E se si viaggerà lo si farà a numero chiuso, mantenendo le distanze e rispettando le restrizioni: un ulteriore spina nel fianco per Venezia, che proprio dei grandi afflussi ha fatto il suo cavallo di battaglia.

negozi chiusi calli deserte venezia nostra box

Tanti punti di domanda che hanno spinto i commercianti più stoici a continuare a sperare, altri invece a fuggire, desertificando una città dove anche le multinazionali della ristorazione attendono tempi migliori, lasciando i fast food di Santa Fosca e San Giovanni Grisostomo desolatamente chiusi.
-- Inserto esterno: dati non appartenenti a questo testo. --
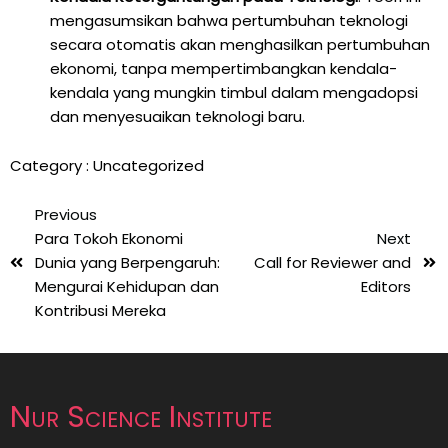
mengasumsikan bahwa pertumbuhan teknologi
secara otomatis akan menghasilkan pertumbuhan
ekonomi, tanpa mempertimbangkan kendala-
kendala yang mungkin timbul dalam mengadopsi
dan menyesuaikan teknologi baru.
Category :
Uncategorized
Previous
Para Tokoh Ekonomi
Next
Dunia yang Berpengaruh:
Call for Reviewer and
Mengurai Kehidupan dan
Editors
Kontribusi Mereka
Nur Science Institute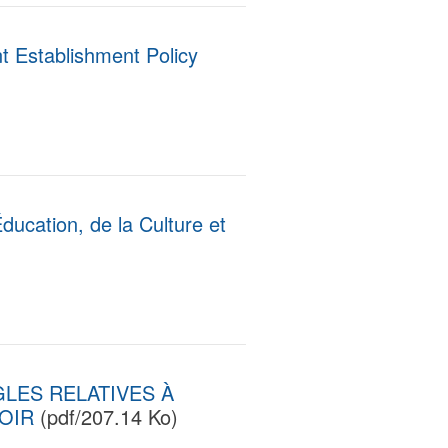
t Establishment Policy
Éducation, de la Culture et
LES RELATIVES À
VOIR
(pdf/207.14 Ko)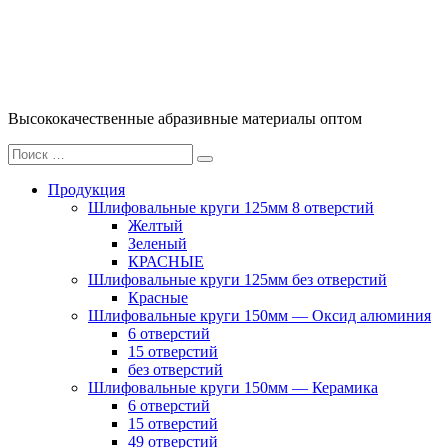
Перейти
к
содержимому
Высококачественные абразивные материалы оптом
Искать:
Поиск
Продукция
Шлифовальные круги 125мм 8 отверстий
Желтый
Зеленый
КРАСНЫЕ
Шлифовальные круги 125мм без отверстий
Красные
Шлифовальные круги 150мм — Оксид алюминия
6 отверстий
15 отверстий
без отверстий
Шлифовальные круги 150мм — Керамика
6 отверстий
15 отверстий
49 отверстий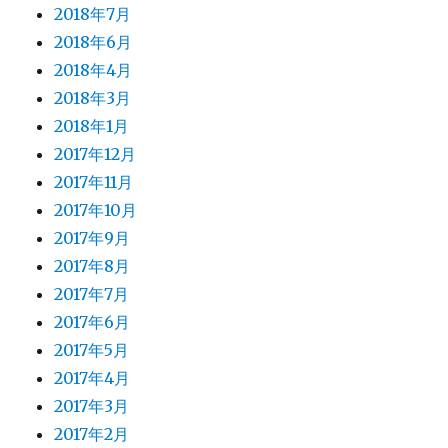
2018年7月
2018年6月
2018年4月
2018年3月
2018年1月
2017年12月
2017年11月
2017年10月
2017年9月
2017年8月
2017年7月
2017年6月
2017年5月
2017年4月
2017年3月
2017年2月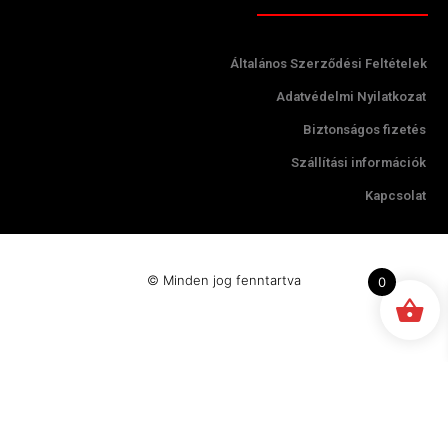
Általános Szerződési Feltételek
Adatvédelmi Nyilatkozat
Biztonságos fizetés
Szállítási információk
Kapcsolat
© Minden jog fenntartva
0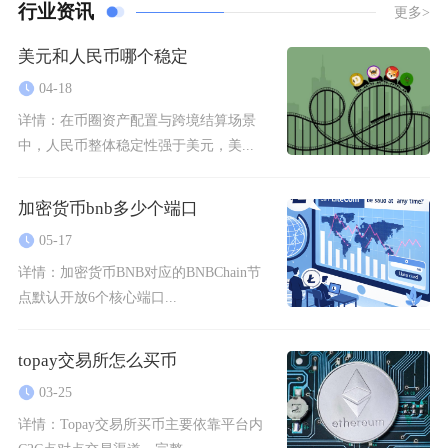
行业资讯
更多>
美元和人民币哪个稳定
04-18
详情：
在币圈资产配置与跨境结算场景
中，人民币整体稳定性强于美元，美...
加密货币bnb多少个端口
05-17
详情：
加密货币BNB对应的BNBChain节
点默认开放6个核心端口...
topay交易所怎么买币
03-25
详情：
Topay交易所买币主要依靠平台内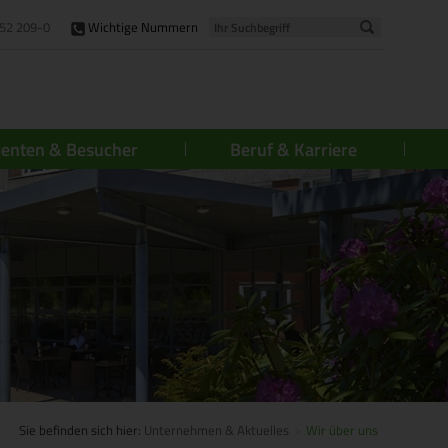
52 209-0
Wichtige Nummern
ienten & Besucher
Beruf & Karriere
Sie befinden sich hier:
Unternehmen & Aktuelles
Wir über uns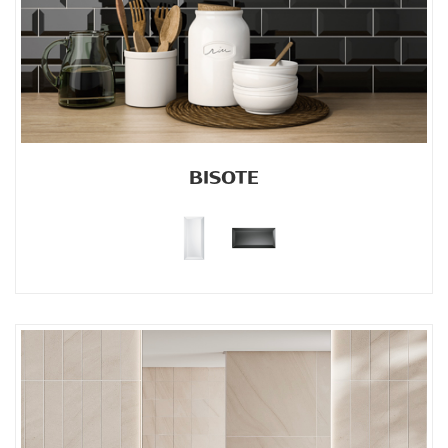
BISOTE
Sul “ritorno del turismo” non sembrano scommettere più neanche gli imprenditori asiatici, che oltre a non riaprire le loro attività sono arrivati – in un caso – anche alla più drastica delle decisioni: è di domenica la notizia del trentenne cinese che, colpito dalla crisi, ha tentato di togliersi la vita in Canal Grande.

La Venezia delle riaperture, quindi, appare limitata ai negozi di vicinato, ai bar “storici” e alle grandi catene d’abbigliamento, che dovranno comunque far quadrare i conti di fronte a una situazione che appare tutt’altro che rosea.

Perché se la città ospitasse un numero contingentato di italiani ed europei – l’auspicato “turismo 2.0” – la maggior parte delle attività pre-coronavirus non avranno più i margini per sopravvivere.